Api Membara di TPA Putri Cempo Solo, Warga Terdampak Kepulan Asap

Reporter: RIRIN YULIANI | Redaktur: RIANITARI LATIFA | Dibaca 42 kali

Sumber Ilustrasi: Pinterest

JURNALPOSMEDIA – Kebakaran Tempat Pembuangan Akhir (TPA) Putri Cempo di Mojosongo, Solo, Jawa Tengah, mengalami kebakaran pada Rabu malam (02/09/2026). Kebakaran terjadi di area timbunan sampah dan hingga Sabtu (05/09/2026) masih dalam proses pemadaman. Kobaran api yang berada dalam tumpukan sampah membuat proses pemadaman  berlangsung cukup sulit.

Dilansir dari ANTARA, Lurah Mojosongo, Katarina Kartika Panca Chris Daryani menerima laporan terbakarnya TPA tersebut sekitar pukul 18.00 WIB. Lokasi yang terbakar berada di blok B yang meluas ke sisi utara, tepatnya di tempat yang berbatasan dengan Kabupaten Karanganyar. Petugas pemadam kebakaran dikerahkan untuk melakukan pemadaman di area utara dan barat.

Sementara itu, Dilansir dari detikNews. kebakaran masih berlangsung hingga Kamis (3/9) malam. Berdasarkan pantauan di lokasi sekitar pukul 21.36 WIB, api masih terlihat membara di Blok B, C, dan D. Asap tebal juga masih mengepul dari sejumlah titik, sehingga petugas terus melakukan penyemprotan air dan pendinginan untuk mencegah api kembali membesar.

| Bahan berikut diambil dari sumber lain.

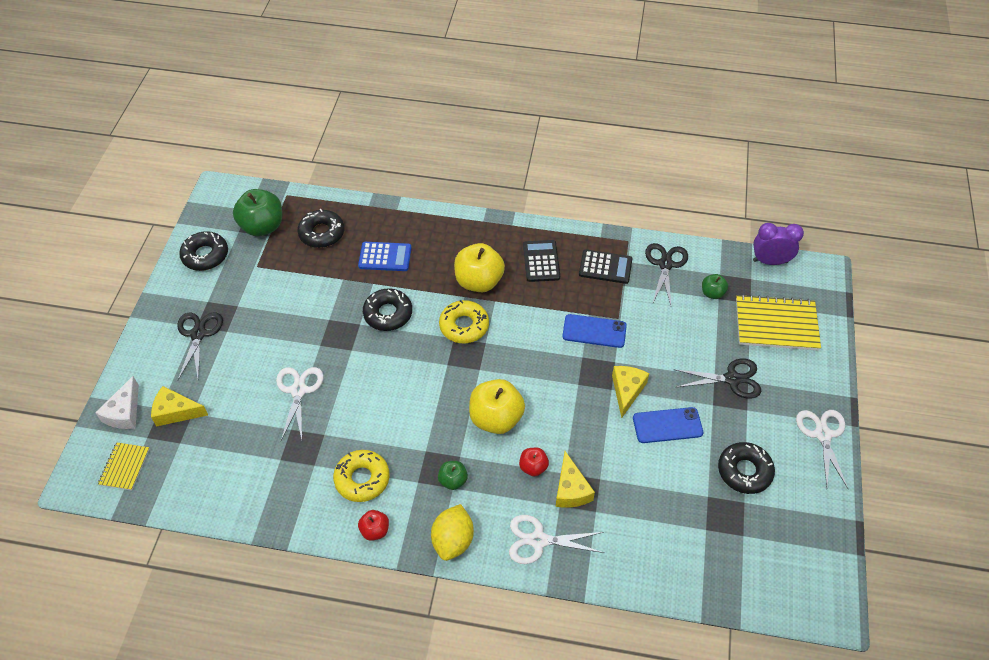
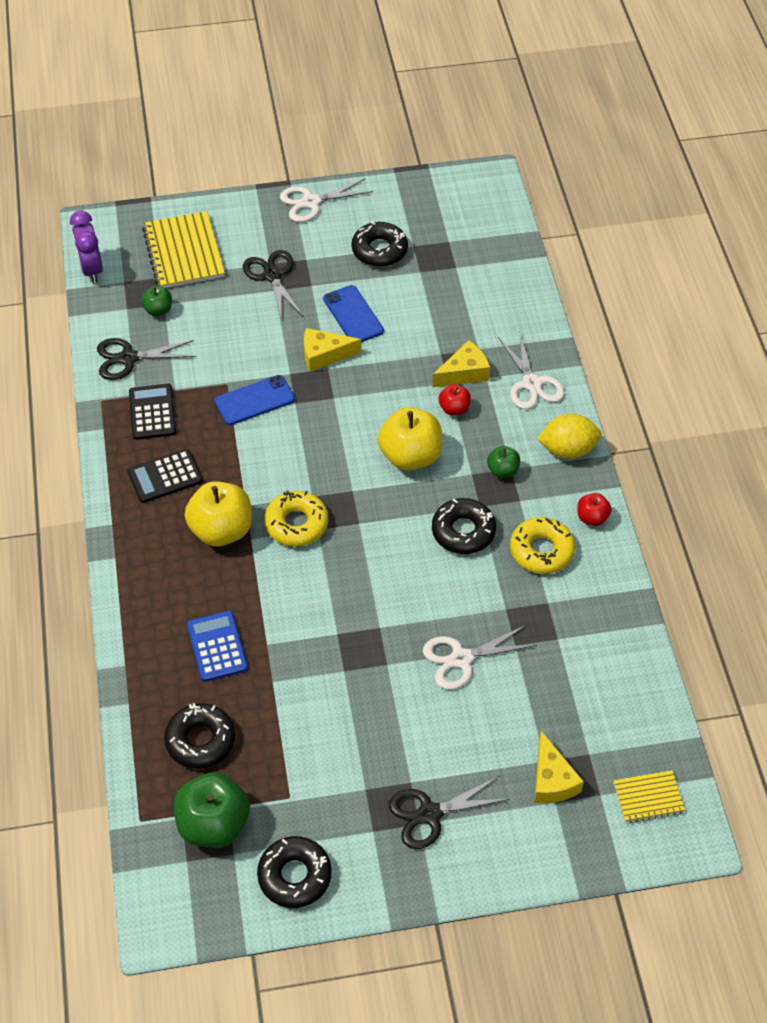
camera: 110 degrees left, 0 degrees up
(124, 412) = (581, 840): white cheese -> none
(388, 314) = (309, 608): black donut -> black donut (463, 531)
(594, 331) = (254, 400): blue phone -> blue phone turned 75 degrees clockwise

Dampak kebakaran juga dirasakan oleh warga sekitar. Asap kebakaran mencapai wilayah Plesungan, Kabupaten Karanganyar. Dilansir dari ANTARA, asap pekat juga mulai memasuki pemukiman warga di Dusun Jatirejo, Kelurahan Mojosongo. Puluhan warga kemudian dievakuasi ke Pendopo Kelurahan Mojosongo sebagai langkah penanganan dampak asap kebakaran.

Pada Jumat (04/09/2026), satu unit helikopter polisi dikerahkan untuk membantu pemadaman api menggunakan metode water bombing. Helikopter tersebut digunakan untuk menumpahkan air dari udara dalam upaya memadamkan kebakaran TPA Putri Cempo yang telah berlangsung selama tiga hari.

Selain pemadaman, pemerintah juga perlu memperhatikan dampak lanjutan yang ditimbulkan oleh kebakaran, terutama terkait kualitas udara dan kesehatan masyarakat. Pemantauan terhadap arah pergerakan asap, kondisi warga, serta aktivitas sekolah di sekitar lokasi menjadi bagian penting selama status tanggap darurat diberlakukan. Masyarakat juga diharapkan mengikuti imbauan dari pemerintah dan tidak mendekati area kebakaran tanpa kepentingan.